32.  Checking in this area with the cursor, you'll find a number of stations that appear to provide uniformly high profile values, rather than single erratic points.  These profiles are both deep and shallow, it's not just a coastal-versus-deep issue.
33.  Here's the GLODAP oxygen data.
34.  And here's the WOD oxygen.  The same general patterns, with lots of scatter, both deep and shallow.
35.  Checking some of the obviously questionable values with the cursor reveals one or just a few deep stations in profiles that otherwise appear normal.
36.  And so it goes.  You can compare values from all the different variable found in GLODAP with the WOD, with a view toward identifying some trends in apparent differences.
37.  Now, with the cursor still on that apparently bad value in Panel 35, take a look at the station/sample information window on the right side of the ODV screen.

The bad value of 3.68 ml/l is at depth 2975, and recall that the two value immediately above it also looked bad.

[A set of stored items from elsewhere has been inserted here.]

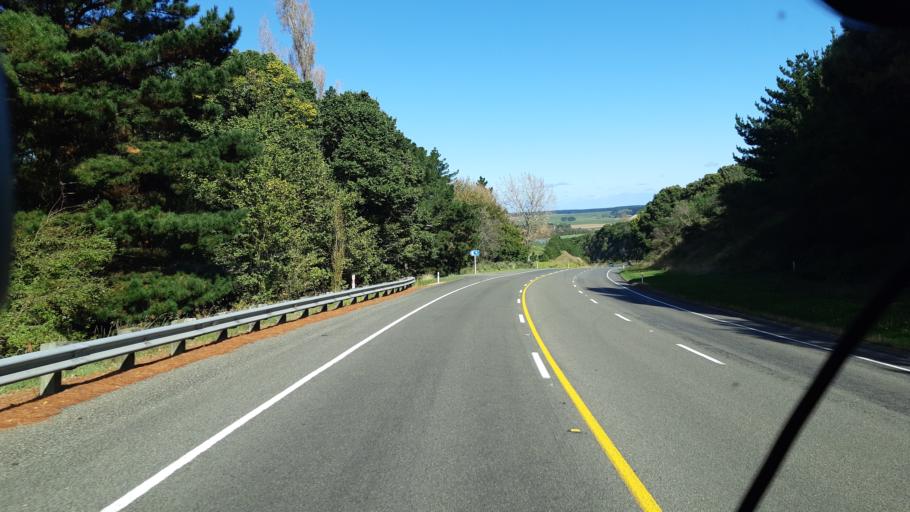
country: NZ
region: Manawatu-Wanganui
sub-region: Wanganui District
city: Wanganui
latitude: -39.9971
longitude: 175.1692
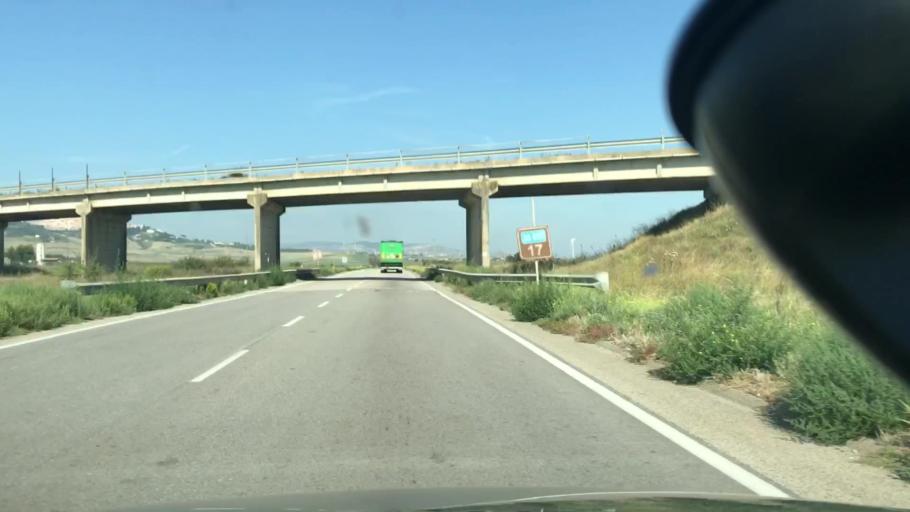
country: IT
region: Apulia
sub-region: Provincia di Foggia
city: Candela
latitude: 41.1237
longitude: 15.5665
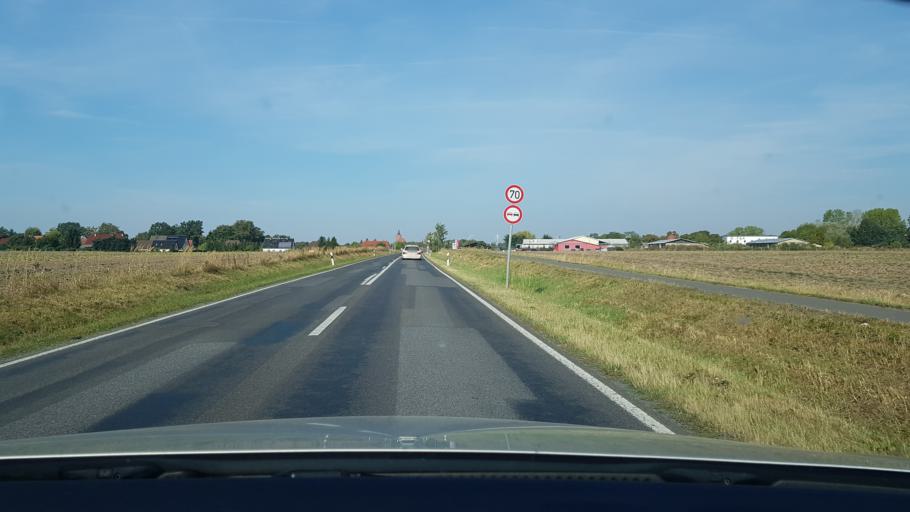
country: DE
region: Brandenburg
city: Beeskow
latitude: 52.1646
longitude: 14.2679
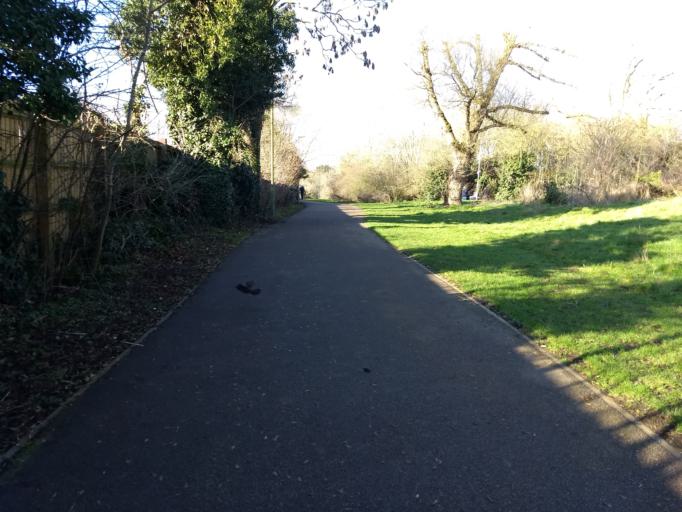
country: GB
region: England
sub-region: Buckinghamshire
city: Buckingham
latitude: 52.0001
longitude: -0.9806
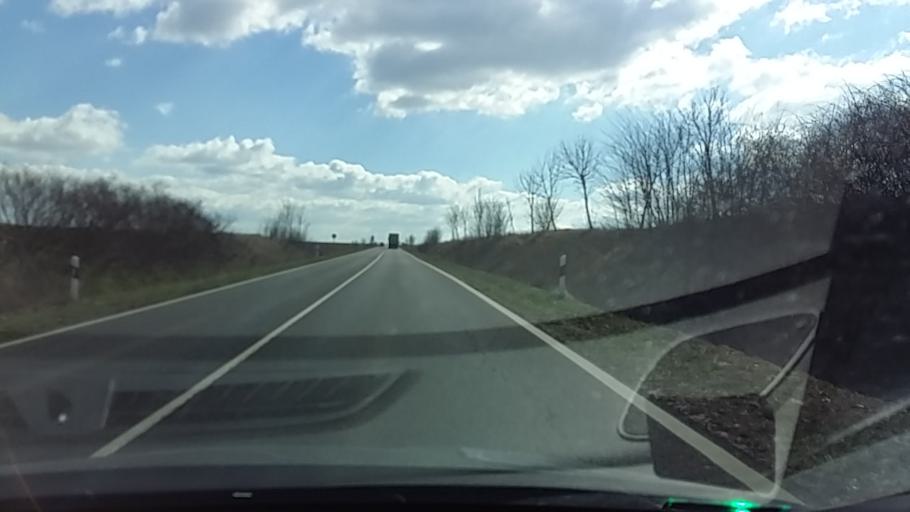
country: HU
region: Baranya
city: Kozarmisleny
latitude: 46.0420
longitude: 18.2718
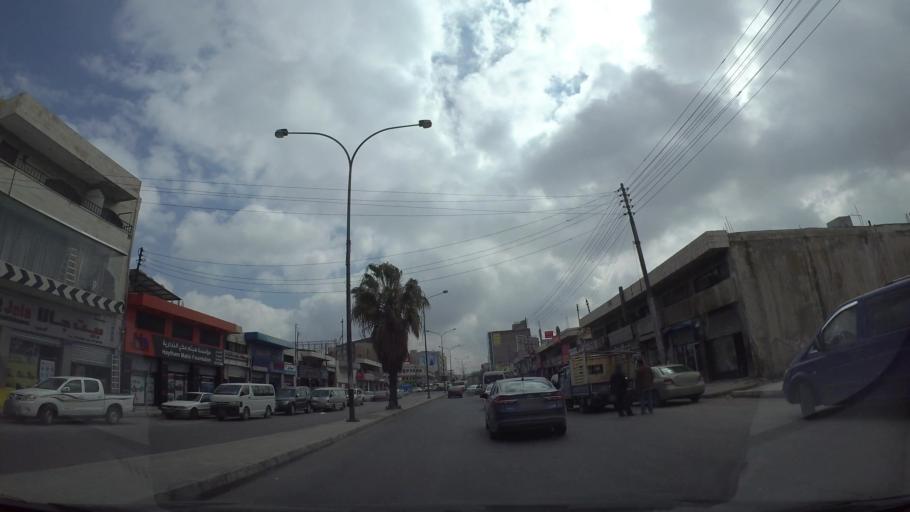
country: JO
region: Amman
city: Al Quwaysimah
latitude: 31.9225
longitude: 35.9381
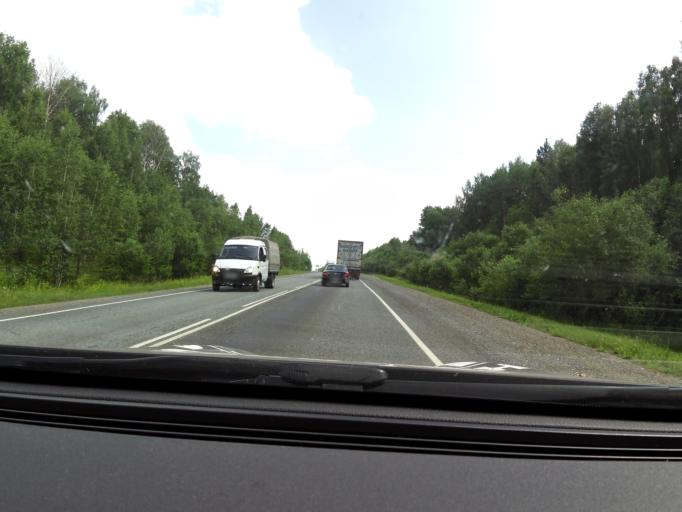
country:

38.  Right-click on the oxygen value, and select EDIT DATA.
39.  This EDIT DATA window opens.  Block the bad values (2875 m, 2755 m and 2400 m).


40.  Set the value to 3, and click OK
41.  Check to see that the flag was changed for all 3 bad values.

Then click OK.

42.  The points are still visible.
43.  Right-click on the graphic and select REDRAW.
44.  The newly-identified bad points are not shown now (due to our quality settings in SAMPLE SELECTION CRITERIA).
45.  This introduces a general method to investigate quality in a new collection, and how to flag data points that don't appear to be good, or are at least questionable.  You should investigate other possible "benchmark" datasets for use in the same way.